All roads appear to lead to the Curragh next for Aidan O'Brien's premier Epsom Classic protagonists Anthony Van Dyck and Pink Dogwood.
O'Brien has restated the plan is likely to be for Saturday's Investec Derby winner to bid for a famous double in the Irish equivalent at the end of this month - while Oaks runner-up will be ready to take on open-age Group One company in the Juddmonte Pretty Polly Stakes on June 28.
Anthony Van Dyck's next big date is a day later, O'Brien confirmed, as he provided an update on future plans for several of his Epsom team.
Ballydoyle supplied five of the first six home from their seven contenders in the Derby, as O'Brien took his winning tally in the great race to a record-equalling seven.
Reflecting on Anthony Van Dyck's route to the top, and his hard-fought half-length win from Kevin Prendergast's runner-up Madhmoon, O'Brien confirmed the Dubai Duty Free Irish Derby is set to be the next target.
"He ran in all the top two-year-old races, and he finished up and went to America (for the Breeders' Cup Juvenile Turf) - so he was very solid mentally and physically," the trainer told Sky Sports Racing.
"I think the lads (Coolmore) had it in their head that he would come back to the Curragh if everything went well.
"I haven't spoken to them yet (since), and they'll probably want to see how the horse is over the coming week and then make their plan - but I think that's what they were thinking of at the moment."
The nagging question Anthony Van Dyck answered for O'Brien at Epsom was that he had the necessary stamina - and he therefore remains confident a drop back in trip at some point will be no issue.

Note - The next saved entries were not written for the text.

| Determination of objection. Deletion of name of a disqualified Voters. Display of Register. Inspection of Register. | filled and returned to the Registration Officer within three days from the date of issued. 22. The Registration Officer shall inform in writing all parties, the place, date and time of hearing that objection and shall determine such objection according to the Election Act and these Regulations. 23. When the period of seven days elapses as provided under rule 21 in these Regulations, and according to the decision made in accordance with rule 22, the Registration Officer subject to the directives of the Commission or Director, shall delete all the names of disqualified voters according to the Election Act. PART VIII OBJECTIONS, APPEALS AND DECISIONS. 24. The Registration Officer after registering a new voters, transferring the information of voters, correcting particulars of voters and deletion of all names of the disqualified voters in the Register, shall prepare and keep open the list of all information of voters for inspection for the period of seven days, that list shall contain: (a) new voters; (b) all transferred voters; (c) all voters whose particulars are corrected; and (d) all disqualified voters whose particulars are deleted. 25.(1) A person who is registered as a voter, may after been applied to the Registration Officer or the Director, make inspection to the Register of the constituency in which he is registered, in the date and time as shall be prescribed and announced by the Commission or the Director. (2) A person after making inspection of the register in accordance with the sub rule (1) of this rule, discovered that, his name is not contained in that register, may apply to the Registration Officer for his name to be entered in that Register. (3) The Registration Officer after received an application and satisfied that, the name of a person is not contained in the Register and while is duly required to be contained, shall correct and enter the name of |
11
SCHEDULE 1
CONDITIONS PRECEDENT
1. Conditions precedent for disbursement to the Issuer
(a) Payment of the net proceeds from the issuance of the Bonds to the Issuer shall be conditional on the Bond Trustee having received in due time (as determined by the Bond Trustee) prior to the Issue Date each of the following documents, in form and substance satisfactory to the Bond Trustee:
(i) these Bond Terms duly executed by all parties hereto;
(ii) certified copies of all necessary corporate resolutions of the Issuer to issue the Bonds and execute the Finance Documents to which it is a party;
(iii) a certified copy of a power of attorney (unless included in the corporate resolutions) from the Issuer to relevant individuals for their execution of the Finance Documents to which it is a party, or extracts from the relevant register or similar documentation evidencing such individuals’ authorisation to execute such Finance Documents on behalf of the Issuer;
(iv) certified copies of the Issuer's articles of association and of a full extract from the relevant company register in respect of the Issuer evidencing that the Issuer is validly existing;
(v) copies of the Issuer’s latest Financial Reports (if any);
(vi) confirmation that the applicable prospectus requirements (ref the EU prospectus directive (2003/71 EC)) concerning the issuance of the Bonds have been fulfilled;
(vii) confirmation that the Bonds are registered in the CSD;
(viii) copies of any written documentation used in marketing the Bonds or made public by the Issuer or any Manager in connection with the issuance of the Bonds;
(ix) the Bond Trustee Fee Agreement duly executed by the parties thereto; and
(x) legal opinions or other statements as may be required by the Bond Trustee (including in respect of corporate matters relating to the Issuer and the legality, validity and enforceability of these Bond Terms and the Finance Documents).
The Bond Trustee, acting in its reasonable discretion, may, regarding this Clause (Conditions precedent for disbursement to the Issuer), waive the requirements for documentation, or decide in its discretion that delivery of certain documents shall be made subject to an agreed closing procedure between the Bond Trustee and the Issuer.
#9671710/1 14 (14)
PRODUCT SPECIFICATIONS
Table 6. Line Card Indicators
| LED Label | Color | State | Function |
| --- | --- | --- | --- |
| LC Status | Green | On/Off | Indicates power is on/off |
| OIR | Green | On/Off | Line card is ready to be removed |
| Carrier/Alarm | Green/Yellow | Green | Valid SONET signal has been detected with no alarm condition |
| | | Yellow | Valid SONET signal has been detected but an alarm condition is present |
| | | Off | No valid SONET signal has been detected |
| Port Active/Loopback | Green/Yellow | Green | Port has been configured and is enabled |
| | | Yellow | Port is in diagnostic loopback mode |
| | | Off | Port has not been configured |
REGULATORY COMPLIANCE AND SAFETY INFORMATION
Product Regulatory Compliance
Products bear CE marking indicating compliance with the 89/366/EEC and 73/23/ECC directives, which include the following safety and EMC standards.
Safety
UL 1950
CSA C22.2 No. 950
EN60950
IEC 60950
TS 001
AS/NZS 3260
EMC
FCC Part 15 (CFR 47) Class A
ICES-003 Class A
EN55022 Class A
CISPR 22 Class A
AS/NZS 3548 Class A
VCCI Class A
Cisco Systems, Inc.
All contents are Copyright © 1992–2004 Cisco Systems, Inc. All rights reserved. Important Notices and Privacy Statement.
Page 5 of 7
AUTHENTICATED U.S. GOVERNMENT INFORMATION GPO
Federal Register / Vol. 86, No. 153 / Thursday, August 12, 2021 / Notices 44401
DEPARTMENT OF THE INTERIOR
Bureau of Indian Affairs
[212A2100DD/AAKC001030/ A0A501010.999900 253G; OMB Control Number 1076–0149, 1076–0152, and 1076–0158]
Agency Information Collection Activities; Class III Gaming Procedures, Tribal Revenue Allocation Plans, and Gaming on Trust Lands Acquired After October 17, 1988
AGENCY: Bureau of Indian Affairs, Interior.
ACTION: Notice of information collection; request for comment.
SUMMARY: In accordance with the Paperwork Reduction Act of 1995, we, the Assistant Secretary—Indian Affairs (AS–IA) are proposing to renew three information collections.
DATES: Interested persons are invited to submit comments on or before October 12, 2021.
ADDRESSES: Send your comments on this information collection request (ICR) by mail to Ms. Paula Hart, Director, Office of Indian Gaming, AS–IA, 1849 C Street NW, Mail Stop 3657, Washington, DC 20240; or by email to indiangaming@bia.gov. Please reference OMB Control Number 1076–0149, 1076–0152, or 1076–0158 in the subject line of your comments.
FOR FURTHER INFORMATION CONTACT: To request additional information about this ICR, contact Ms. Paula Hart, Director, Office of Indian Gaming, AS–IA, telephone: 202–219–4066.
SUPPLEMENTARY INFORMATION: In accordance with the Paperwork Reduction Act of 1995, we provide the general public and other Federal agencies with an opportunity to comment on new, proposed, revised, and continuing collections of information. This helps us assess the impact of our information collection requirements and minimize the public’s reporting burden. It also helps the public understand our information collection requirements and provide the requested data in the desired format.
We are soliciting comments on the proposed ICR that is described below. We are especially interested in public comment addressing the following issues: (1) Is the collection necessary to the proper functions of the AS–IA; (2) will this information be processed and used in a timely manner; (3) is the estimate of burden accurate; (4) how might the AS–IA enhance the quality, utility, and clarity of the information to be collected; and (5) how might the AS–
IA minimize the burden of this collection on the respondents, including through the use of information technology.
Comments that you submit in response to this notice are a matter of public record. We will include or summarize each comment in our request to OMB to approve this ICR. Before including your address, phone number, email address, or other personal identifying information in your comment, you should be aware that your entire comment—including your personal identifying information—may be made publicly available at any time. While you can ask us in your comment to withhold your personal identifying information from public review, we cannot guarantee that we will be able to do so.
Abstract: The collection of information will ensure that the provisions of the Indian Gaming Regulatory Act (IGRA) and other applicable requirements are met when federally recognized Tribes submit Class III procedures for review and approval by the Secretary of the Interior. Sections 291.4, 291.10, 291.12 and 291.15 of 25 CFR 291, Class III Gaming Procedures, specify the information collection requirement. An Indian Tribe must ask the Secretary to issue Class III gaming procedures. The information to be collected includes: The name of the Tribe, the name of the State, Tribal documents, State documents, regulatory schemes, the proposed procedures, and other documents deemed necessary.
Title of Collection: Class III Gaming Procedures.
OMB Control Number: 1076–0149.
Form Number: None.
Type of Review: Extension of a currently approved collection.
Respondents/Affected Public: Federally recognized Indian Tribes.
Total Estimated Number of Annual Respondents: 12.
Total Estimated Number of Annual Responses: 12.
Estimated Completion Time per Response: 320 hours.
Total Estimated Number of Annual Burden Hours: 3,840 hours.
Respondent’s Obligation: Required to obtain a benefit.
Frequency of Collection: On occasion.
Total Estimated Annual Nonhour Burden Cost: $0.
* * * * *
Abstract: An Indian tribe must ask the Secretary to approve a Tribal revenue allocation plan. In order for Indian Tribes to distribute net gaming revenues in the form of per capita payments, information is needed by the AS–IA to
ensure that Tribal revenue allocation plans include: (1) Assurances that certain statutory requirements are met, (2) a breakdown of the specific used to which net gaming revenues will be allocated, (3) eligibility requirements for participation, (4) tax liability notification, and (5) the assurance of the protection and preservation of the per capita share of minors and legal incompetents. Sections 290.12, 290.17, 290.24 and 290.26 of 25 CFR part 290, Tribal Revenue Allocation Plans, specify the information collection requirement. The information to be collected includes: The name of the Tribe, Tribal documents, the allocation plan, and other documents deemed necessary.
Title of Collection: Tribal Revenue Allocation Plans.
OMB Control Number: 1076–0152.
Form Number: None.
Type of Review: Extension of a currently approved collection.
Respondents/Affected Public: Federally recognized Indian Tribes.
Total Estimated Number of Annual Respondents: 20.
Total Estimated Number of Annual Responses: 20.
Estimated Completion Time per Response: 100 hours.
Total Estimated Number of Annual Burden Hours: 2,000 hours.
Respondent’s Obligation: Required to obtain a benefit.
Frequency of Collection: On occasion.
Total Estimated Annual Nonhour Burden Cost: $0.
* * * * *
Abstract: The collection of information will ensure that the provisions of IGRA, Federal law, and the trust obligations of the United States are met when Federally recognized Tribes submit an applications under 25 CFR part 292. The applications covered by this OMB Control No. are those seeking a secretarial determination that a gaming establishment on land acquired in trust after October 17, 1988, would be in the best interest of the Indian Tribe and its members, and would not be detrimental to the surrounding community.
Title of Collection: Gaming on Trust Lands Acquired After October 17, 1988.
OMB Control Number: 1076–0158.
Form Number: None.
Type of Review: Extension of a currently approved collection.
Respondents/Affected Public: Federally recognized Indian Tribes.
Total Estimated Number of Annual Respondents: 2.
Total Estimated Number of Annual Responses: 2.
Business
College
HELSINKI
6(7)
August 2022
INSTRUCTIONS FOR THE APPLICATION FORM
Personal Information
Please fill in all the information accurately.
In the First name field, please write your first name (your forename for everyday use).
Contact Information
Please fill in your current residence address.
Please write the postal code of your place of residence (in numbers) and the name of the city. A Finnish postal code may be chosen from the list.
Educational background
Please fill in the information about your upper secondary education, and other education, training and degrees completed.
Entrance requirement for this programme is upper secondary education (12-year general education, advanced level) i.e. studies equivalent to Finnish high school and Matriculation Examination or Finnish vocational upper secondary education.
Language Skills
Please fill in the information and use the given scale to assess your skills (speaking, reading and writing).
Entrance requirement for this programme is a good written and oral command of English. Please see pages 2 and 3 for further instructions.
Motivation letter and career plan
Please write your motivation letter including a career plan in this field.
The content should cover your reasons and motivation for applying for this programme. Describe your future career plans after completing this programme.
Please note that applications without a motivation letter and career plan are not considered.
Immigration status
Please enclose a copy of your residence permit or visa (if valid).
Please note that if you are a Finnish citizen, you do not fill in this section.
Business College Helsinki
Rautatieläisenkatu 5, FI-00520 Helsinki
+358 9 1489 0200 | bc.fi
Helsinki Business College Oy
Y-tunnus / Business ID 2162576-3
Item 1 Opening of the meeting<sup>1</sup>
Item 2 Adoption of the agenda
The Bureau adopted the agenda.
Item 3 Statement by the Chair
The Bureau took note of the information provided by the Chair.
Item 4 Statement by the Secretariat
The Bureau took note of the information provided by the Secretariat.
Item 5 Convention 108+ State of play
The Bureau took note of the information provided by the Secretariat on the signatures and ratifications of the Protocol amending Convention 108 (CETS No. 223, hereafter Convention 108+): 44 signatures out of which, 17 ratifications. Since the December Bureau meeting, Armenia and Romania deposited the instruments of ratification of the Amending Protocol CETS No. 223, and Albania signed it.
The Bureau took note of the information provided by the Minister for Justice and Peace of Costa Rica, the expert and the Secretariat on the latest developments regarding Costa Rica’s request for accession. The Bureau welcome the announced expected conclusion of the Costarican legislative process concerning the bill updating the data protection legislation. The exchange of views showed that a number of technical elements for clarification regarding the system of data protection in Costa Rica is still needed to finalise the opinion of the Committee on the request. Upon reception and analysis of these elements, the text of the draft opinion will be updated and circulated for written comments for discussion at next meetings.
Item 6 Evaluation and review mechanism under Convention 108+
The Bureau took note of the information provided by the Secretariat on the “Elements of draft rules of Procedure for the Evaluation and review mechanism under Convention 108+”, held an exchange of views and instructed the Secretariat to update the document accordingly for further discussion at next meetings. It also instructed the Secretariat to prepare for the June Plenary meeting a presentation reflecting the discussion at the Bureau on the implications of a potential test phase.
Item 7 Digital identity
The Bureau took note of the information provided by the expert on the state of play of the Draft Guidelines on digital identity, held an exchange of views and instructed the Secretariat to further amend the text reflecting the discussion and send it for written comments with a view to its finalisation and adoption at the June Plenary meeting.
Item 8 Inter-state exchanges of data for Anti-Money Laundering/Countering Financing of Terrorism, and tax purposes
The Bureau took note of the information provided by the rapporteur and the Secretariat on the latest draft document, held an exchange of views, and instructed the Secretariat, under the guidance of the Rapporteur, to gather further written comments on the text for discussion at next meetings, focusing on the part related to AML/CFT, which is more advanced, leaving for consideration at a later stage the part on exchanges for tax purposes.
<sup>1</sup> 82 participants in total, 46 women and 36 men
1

"We thought he would, that a mile and a quarter would be no problem to him," he added.
"He's out of a very fast mare, by Galileo, so I suppose the thing we weren't sure about was the mile and a half. But he got it very well."
Pink Dogwood, beaten just a neck by Anapurna in the Oaks on Friday, is in line to drop back to 10 furlongs.
"She seems to be fine - everyone is happy with her," said O'Brien.
"We were delighted. She might have a little easy time for a few days, and then she might be trained for the Pretty Polly.
"We're looking forward to going back racing at the Curragh. We're thinking of something like that, but haven't spoken to the lads yet.
"We think she's a filly to look forward to for the rest of the year."
O'Brien also has high hopes for the future of Sir Dragonet, beaten for the first time as favourite in the Derby but barely a length behind Anthony Van Dyck - in just his third race and only six weeks after his debut.
"Sir Dragonet is a lovely horse," he said.
"He ran an incredible race, and would have learned a lot.
"He was a real baby going into the race, but he ran unbelievably well and is really a horse to look forward to."
Japan, third at the weekend, falls into the same category - having, like the winner, faced a tight schedule to be ready for his prep race.
"Japan was in the same boat as Anthony Van Dyck when he ran (in the Dante) - he wouldn't even have been ready to run at Lingfield (in the Derby Trial there).
"It was the first time he was ready to start, so we felt he would come forward a lot from the Dante."